Accessing and Managing Variables via the UI
Airflow provides a user-friendly interface for managing variables. You can access this feature through the Airflow webserver:
- Navigate to the Airflow UI.
- Click on the "Admin" menu item in the top navigation bar.
- Select "Variables".
On the Variables page, you can perform the following actions:
- View Variables: See a list of all existing variables, their keys, values (often masked for security), and their last updated timestamps.
- Add New Variable: Click the "Add a new record" button to create a new variable. You'll need to provide a unique 'Key' and a 'Value'.
- Edit Variable: Click the edit icon next to a variable to modify its key or value.
- Delete Variable: Click the delete icon to remove a variable.
For sensitive values, it's recommended to use Airflow's secrets backend integrations.
Programmatic Access to Variables
You can access Airflow Variables directly within your Python DAG code using the Variable
class from the airflow.models
module.
Retrieving a Variable
To get the value of a variable, use the Variable.get()
method.
from airflow.models import Variable
# Get the value of a variable with key 'my_api_key'
api_key = Variable.get("my_api_key")
print(f"API Key: {api_key}")
# Get a variable with a default value if it doesn't exist
db_name = Variable.get("database_name", default_var="airflow_db")

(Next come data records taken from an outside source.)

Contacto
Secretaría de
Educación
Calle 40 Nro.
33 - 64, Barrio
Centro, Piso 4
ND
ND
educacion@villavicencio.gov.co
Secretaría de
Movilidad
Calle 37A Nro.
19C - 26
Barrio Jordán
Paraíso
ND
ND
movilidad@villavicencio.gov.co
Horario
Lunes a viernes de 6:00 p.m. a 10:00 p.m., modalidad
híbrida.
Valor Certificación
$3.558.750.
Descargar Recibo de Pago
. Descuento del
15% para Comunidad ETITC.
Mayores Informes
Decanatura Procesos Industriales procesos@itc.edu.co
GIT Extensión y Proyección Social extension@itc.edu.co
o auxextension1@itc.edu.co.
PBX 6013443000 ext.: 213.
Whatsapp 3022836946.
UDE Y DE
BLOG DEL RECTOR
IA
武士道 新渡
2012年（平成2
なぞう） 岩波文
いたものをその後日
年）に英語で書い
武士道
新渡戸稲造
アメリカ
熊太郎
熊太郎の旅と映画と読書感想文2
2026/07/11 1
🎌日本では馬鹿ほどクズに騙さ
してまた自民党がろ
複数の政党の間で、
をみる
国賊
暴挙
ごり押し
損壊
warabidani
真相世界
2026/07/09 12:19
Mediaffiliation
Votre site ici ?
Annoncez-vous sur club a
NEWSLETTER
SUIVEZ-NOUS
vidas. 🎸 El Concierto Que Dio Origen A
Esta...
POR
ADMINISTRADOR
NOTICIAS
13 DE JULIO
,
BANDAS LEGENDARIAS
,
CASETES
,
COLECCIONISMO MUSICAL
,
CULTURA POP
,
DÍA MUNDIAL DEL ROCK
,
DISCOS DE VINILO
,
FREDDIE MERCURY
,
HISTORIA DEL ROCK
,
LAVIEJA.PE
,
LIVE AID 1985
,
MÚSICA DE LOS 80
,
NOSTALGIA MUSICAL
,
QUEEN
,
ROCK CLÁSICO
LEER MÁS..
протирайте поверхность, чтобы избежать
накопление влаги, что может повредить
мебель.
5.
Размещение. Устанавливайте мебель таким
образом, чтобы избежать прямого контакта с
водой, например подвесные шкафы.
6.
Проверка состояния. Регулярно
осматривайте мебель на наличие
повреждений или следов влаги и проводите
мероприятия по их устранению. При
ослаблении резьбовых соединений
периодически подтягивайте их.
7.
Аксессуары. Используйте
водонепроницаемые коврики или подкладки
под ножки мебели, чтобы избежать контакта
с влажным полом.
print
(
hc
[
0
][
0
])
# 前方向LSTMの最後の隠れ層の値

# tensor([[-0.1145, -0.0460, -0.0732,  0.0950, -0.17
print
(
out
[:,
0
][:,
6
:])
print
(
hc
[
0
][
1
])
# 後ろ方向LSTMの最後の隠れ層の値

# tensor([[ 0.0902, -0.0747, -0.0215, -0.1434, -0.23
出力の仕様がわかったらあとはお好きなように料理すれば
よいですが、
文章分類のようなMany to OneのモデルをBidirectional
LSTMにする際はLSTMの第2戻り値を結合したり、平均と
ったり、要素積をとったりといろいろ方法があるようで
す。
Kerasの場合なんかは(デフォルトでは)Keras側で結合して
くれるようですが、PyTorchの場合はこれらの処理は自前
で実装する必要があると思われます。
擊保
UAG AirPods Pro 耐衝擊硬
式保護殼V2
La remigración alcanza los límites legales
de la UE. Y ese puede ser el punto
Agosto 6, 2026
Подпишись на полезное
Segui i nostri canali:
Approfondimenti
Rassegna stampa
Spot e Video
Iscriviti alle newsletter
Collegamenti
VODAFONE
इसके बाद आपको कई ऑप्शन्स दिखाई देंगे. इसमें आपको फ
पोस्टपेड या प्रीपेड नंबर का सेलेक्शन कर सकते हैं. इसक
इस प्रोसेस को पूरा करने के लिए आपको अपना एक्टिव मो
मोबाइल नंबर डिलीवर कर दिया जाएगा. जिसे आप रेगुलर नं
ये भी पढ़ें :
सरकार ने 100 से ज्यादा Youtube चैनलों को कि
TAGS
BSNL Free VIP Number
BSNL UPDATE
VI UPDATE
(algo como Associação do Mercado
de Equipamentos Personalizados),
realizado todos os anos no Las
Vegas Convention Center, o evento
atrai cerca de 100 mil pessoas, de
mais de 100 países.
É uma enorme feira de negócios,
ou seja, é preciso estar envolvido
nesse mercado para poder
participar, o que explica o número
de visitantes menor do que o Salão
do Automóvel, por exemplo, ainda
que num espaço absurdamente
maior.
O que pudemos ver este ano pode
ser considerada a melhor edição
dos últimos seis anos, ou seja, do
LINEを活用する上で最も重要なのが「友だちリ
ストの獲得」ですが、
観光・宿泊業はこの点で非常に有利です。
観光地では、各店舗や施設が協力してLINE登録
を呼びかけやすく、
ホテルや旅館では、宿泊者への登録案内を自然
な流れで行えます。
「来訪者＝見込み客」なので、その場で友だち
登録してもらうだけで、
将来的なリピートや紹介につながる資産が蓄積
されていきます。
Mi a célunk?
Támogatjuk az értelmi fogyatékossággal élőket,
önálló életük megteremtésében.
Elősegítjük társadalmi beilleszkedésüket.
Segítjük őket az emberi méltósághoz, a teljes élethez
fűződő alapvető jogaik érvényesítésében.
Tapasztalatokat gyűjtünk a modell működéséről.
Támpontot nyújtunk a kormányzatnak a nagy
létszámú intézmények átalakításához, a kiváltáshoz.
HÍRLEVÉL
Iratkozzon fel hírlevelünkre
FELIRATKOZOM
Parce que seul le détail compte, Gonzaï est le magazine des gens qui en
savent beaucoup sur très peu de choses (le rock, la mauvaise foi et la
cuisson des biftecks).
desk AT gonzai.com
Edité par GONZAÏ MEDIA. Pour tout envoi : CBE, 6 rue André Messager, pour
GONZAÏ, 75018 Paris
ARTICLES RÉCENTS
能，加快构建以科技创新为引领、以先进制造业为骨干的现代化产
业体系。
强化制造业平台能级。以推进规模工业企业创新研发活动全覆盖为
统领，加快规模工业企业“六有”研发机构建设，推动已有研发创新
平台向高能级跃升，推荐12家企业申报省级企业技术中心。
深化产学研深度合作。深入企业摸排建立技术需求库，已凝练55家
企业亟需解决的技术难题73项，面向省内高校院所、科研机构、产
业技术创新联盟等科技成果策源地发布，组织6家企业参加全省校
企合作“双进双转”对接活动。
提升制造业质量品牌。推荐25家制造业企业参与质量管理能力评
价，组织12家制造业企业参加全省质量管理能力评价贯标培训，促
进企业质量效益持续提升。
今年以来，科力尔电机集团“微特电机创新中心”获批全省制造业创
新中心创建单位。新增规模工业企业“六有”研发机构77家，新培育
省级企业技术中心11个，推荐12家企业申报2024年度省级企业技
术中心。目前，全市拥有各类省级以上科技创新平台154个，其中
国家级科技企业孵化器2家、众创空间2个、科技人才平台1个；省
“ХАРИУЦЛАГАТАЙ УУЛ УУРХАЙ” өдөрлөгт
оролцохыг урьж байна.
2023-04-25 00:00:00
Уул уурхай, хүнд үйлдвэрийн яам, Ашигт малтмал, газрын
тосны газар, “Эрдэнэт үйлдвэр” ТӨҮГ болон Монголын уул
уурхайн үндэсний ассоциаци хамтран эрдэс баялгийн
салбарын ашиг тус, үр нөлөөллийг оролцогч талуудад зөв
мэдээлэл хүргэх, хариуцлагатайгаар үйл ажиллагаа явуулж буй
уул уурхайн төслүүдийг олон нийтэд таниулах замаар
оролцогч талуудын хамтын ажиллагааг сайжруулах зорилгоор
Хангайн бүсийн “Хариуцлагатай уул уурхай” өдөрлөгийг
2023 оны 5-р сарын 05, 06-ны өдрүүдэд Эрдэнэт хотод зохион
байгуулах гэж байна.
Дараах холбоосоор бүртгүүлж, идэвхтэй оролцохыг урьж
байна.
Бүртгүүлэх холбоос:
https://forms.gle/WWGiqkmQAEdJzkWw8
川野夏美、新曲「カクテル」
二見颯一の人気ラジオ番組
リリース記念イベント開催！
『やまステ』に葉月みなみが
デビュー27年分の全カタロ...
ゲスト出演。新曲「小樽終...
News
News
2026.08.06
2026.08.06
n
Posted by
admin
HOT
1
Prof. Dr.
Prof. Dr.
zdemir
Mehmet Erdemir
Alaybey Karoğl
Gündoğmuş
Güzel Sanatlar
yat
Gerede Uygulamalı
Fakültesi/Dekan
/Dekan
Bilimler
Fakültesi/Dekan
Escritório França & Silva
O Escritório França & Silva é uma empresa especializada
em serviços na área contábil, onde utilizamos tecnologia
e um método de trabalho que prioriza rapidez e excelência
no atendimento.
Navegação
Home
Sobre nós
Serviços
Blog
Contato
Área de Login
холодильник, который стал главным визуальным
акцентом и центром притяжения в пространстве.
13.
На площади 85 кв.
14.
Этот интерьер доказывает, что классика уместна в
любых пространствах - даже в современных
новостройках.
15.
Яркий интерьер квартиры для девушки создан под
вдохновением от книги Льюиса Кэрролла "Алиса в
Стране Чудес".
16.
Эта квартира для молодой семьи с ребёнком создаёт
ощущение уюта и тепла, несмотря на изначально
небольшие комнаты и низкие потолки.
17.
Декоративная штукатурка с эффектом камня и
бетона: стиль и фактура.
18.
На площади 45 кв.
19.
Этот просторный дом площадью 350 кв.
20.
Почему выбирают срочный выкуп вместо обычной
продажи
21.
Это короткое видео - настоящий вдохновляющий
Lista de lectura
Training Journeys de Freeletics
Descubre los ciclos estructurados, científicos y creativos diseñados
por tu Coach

print(f"Database Name: {db_name}")
Setting a Variable (Less Common in DAGs)
While not typically done within DAG definitions (as DAGs are often read-only during runtime), you can set variables programmatically. This is more common in custom operators or setup scripts.
from airflow.models import Variable
# Set a new variable or update an existing one
Variable.set("my_config_value", "production")
# Set a variable with JSON payload (will be stored as a string)
import json
config_data = {"timeout": 60, "retries": 3}
Variable.set("app_settings", json.dumps(config_data))
Deleting a Variable (Less Common in DAGs)
Similar to setting, deletion is usually an administrative task.
from airflow.models import Variable
# Delete a variable
Variable.delete("old_api_key")
Variable Types and Serialization
Airflow Variables store values as strings. If you need to store more complex data structures like lists, dictionaries, or JSON, you should serialize them into a string format (e.g., JSON) before setting and deserialize them after retrieving.
import json
from airflow.models import Variable
# Storing a dictionary
my_dict = {"host": "localhost", "port": 5432}
Variable.set("db_connection_details", json.dumps(my_dict))
# Retrieving and deserializing
retrieved_json = Variable.get("db_connection_details")
db_details = json.loads(retrieved_json)
print(f"DB Host: {db_details['host']}, Port: {db_details['port']}")
# Storing a list
my_list = ["user1", "user2", "admin"]
Variable.set("allowed_users", json.dumps(my_list))
# Retrieving and deserializing
retrieved_list_json = Variable.get("allowed_users")
user_list = json.loads(retrieved_list_json)
print(f"Allowed users: {user_list}")
Security Considerations
Variables can store sensitive information like passwords and API keys. It is crucial to handle them securely:
- Use Secrets Backends: For production environments, configure Airflow to use a dedicated secrets management system (like HashiCorp Vault, AWS Secrets Manager, GCP Secret Manager, Azure Key Vault) instead of storing secrets directly in the Airflow metadata database. This is the recommended approach for sensitive data. Refer to the Secrets Management documentation for detailed instructions.
- Restrict Access: If using the default Airflow backend, be mindful of who has access to the Airflow UI and its database.
- Avoid Hardcoding: Never hardcode sensitive values directly into your DAG files. Always use Variables or a secrets backend.
- Value Masking: The Airflow UI masks variable values by default after they are saved, offering a layer of visual protection.
Best Practices for Using Variables
- Namespace Your Variables: Use a consistent naming convention to avoid conflicts, especially in larger deployments. Prefixing variables with the DAG name or a logical group (e.g.,
my_dag.api_key
,etl.s3_bucket
) can be helpful. - Keep Values Small: Variables are best suited for small configuration values. For larger configuration files or data, consider storing them in external storage (like S3, GCS) and referencing the location/key in a variable.
- Use Default Values: Employ the
default_var
parameter inVariable.get()
to make your DAGs more robust and prevent failures if a variable is missing. - Document Your Variables: Keep a record of your variables, their purpose, and expected format, especially if they are used across multiple DAGs.
- Separate Configuration from Code: Treat variables as external configuration that can be changed without touching DAG code.